Madziorek (03-05-2005 02:16:25)
chciaz nie wiem
Madziorek (03-05-2005 02:16:29)
wszytko mozliwe...
Madziorek (03-05-2005 02:16:54)
ale ja mialam super okazje..
Madziorek (03-05-2005 02:17:00)
bo mialam wolny dom
 
Madziorek (03-05-2005 02:18:23)
a teraz to .. raczej szansy nie bedzie.. takiej..
Madziorek (03-05-2005 02:18:35)
a ja nie chce byc rozdziewiczona gdzies kolo parkingu
Tygrysek (03-05-2005 02:18:46)
jak bede chcial to bedzie
Madziorek (03-05-2005 02:19:06)
teraz gadasz tak ze zaczynam Cie nie nawidziec
Madziorek (03-05-2005 02:19:11)
bo czuje sie jak dziwka
Madziorek (03-05-2005 02:19:24)
jak bede chcial to se cie bzykne
Madziorek (03-05-2005 02:19:42)
bujaj sie na banana!!
Tygrysek (03-05-2005 02:20:17)
oki
Madziorek (03-05-2005 02:21:09)
dzieki wielkie
Madziorek (03-05-2005 02:23:33)
dobranoc..
Madziorek (03-05-2005 02:23:40)
ide spać
Madziorek (03-05-2005 02:23:41)
papa

 
Procenty robiły swoje. Ale nie ukrywam, chciałam żeby w ten weekend do mnie przyjechał.. teraz po tej rozmowie wiem że bym tego żałowała...  chociaż nie wiem :/

To jeszcze nie koniec..
Zadzwonił telefon... On dzwonił do mnie..
Chciał zobaczyć jak zareaguję..  zareagowałam tak jak zawsze, tylko że byłam w lekkim szoku.
Przez telefon był całkiem inny niż na gg, może dlatego że mam słabość do Jego głosu.. Najgorsze jest to że nie chciałam szybko kończyć tej rozmowy.. i szybko się nie skończyła.. co mnie strasznie zszokowało ;o

Chciałam już kończyć, bo pieniądzę tylko tracił ..

On: już koniec rozmowy?
Ja: no tak, nie trać pieniędzy
On: a chcesz jeszcze rozmawiać??
Ja: nie wiem, a mam chcieć?
On: zadzwonisz??
Ja: mogę zadzwonić..
On: to jak chcesz to zadzwoń
Ja: Nie! zadzwonie jeśli Ty chcesz!!... chcesz???
On: Tak chce..
Ja: no dobra to zadzwonie.. za moment..
 
Po 5 minutach zadzwoniłam.. nie chciałam, ale zadzwoniłam, patrzałam się na tą komórkę jak idiotka, trzęsły mi się ręce.. nie wiem co mnie drgneło, może jestem za bardzo aż uległa.. a może chciałam już wyjaśnić wszystko..

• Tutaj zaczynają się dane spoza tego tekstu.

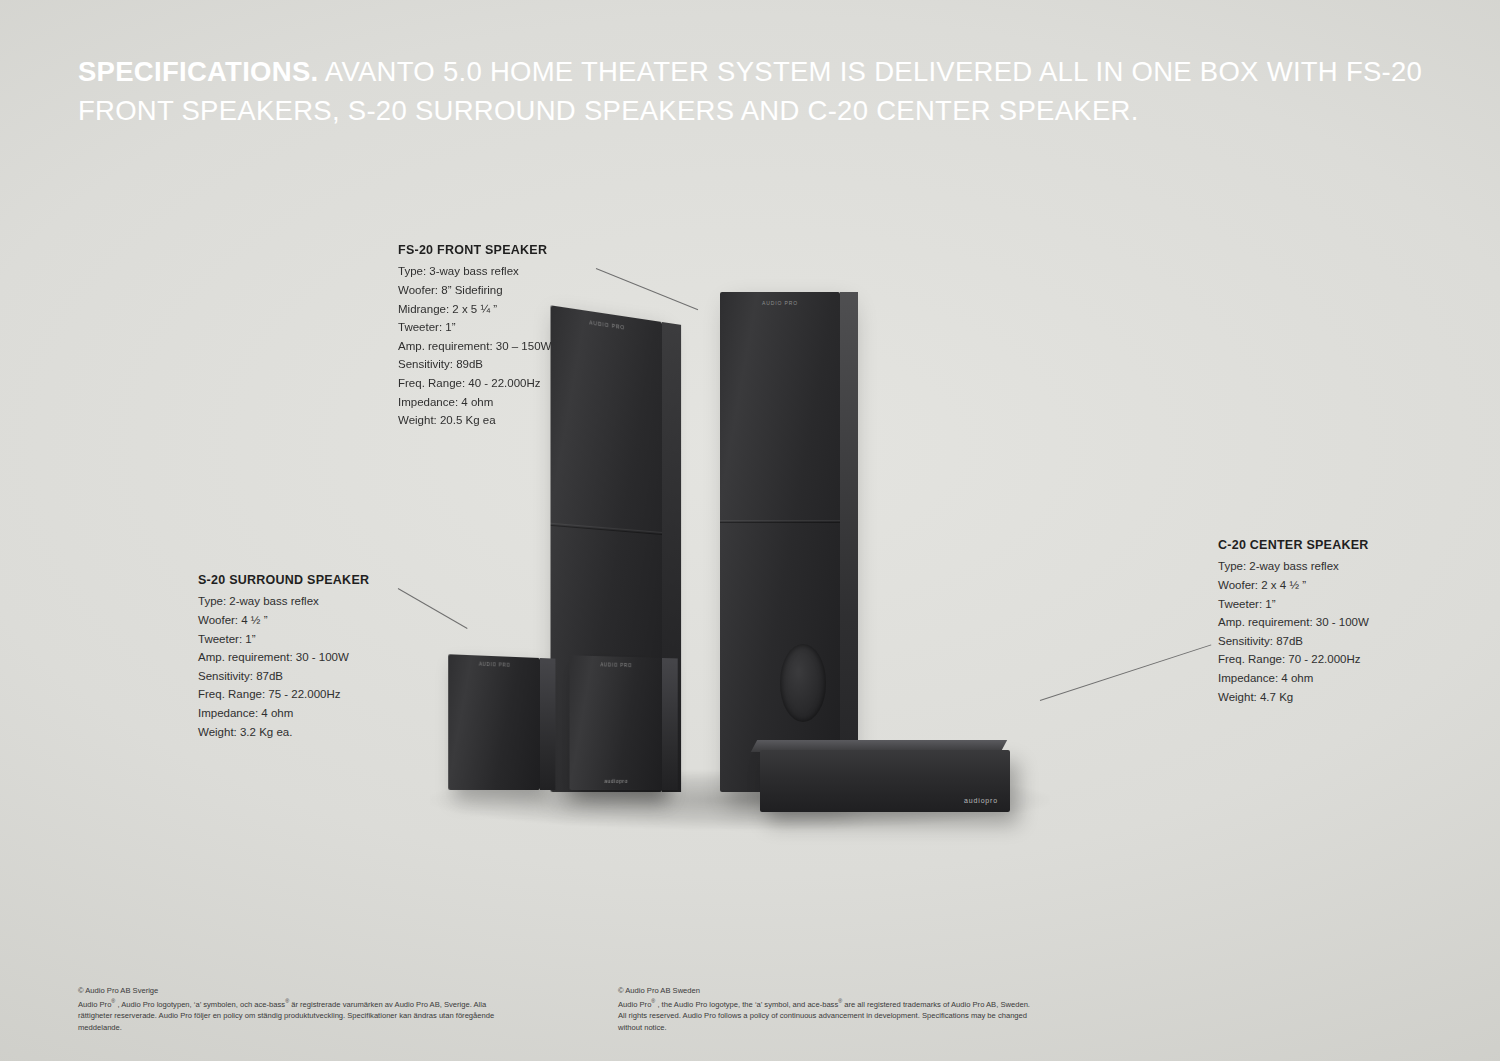Specifications. Avanto 5.0 home theater system is delivered all in one box with FS-20 front speakers, S-20 surround speakers and C-20 center speaker.
Audio Pro
Audio Pro
audiopro
Audio Pro
Audio Pro
audiopro
audiopro
FS-20 Front Speaker
Type: 3-way bass reflex
Woofer: 8” Sidefiring
Midrange: 2 x 5 ¼ ”
Tweeter: 1”
Amp. requirement: 30 – 150W
Sensitivity: 89dB
Freq. Range: 40 - 22.000Hz
Impedance: 4 ohm
Weight: 20.5 Kg ea
S-20 Surround Speaker
Type: 2-way bass reflex
Woofer: 4 ½ ”
Tweeter: 1”
Amp. requirement: 30 - 100W
Sensitivity: 87dB
Freq. Range: 75 - 22.000Hz
Impedance: 4 ohm
Weight: 3.2 Kg ea.
C-20 Center Speaker
Type: 2-way bass reflex
Woofer: 2 x 4 ½ ”
Tweeter: 1”
Amp. requirement: 30 - 100W
Sensitivity: 87dB
Freq. Range: 70 - 22.000Hz
Impedance: 4 ohm
Weight: 4.7 Kg
© Audio Pro AB Sverige
Audio Pro® , Audio Pro logotypen, ‘a’ symbolen, och ace-bass® är registrerade varumärken av Audio Pro AB, Sverige. Alla rättigheter reserverade. Audio Pro följer en policy om ständig produktutveckling. Specifikationer kan ändras utan föregående meddelande.
© Audio Pro AB Sweden
Audio Pro® , the Audio Pro logotype, the ‘a’ symbol, and ace-bass® are all registered trademarks of Audio Pro AB, Sweden. All rights reserved. Audio Pro follows a policy of continuous advancement in development. Specifications may be changed without notice.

On: Ja bym wolał żebyś sobie odpuściła
Ja: ale ja sobie odpuściłam
On: no ale chciałaś żebym przyjechał w weekend
Ja: no chciałam, bo była szansa.. a ja jestem na chcicy.. biore tabletki.. hormony buzują.. i chciałam żebyś to był Ty
On:... mhmm..
Ja: może to że Ci kiedyś obiecałam że to będziesz Ty tak mi w głowie utkwiło, że teraz trudno mi się rozstać z tą myślą
On: wiem.. może dlatego..
Ja: poza tym Ty wiesz czego ja bym chciała, znasz mnie na tyle..
 
...
 
On: wiesz co
Ja: no??
On: ja się boje tego z Tobą zrobić
Ja: dlaczego??
On: nie wiem
Ja: ale czego się boisz??
On: wiesz co mi przeszkadzało zawsze..
Ja: co?
On: jak myślałem o Tobie, jak wspominałem Cie.. to widziałem Ciebie ale zaraz pojawiała się ta druga osoba ze zdjęcia.. ta pierwsza Magda..
Ja: ... :( moja wina, mój błąd..
On: noo..
Ja: ale jak bym powiedziała Ci odrazu prawdę wtedy, to byśmy teraz nie rozmawiali
On: może i lepiej..
Ja: ale ja nie żałuje..
On: nie?
Ja: nie.. a Ty żałujesz..
On: nie wiem.. ja już nie potrafię ufać kobietom
Ja: co?? przeze mnie??
On: nie wiem czy przez Ciebie, ale nie porafię im ufać

Ja: Ale jak to jest, widzisz w klubie dziewczyne i co, myślisz sobie, nie mogę jej ufać?
On: nie wiem.. jak to jest..
Ja: rozumiem jak byś na czacie lub na gg nie mógł zaufać kobiecie.. ale na normalnej imprezie..?
On: też nie rozumiem... nie wiem..
 
Poczułam się tak cholernie winna, spieprzyłam mu życie.. nie może ufać kobietom..
nie wiem co o tym myśleć..
jestem niedobra.. :(
przeprosiłam Go po raz tysięczny, że Go okłamałam..
ale widzę, że przeprosiny tutaj nic nie zdziałają..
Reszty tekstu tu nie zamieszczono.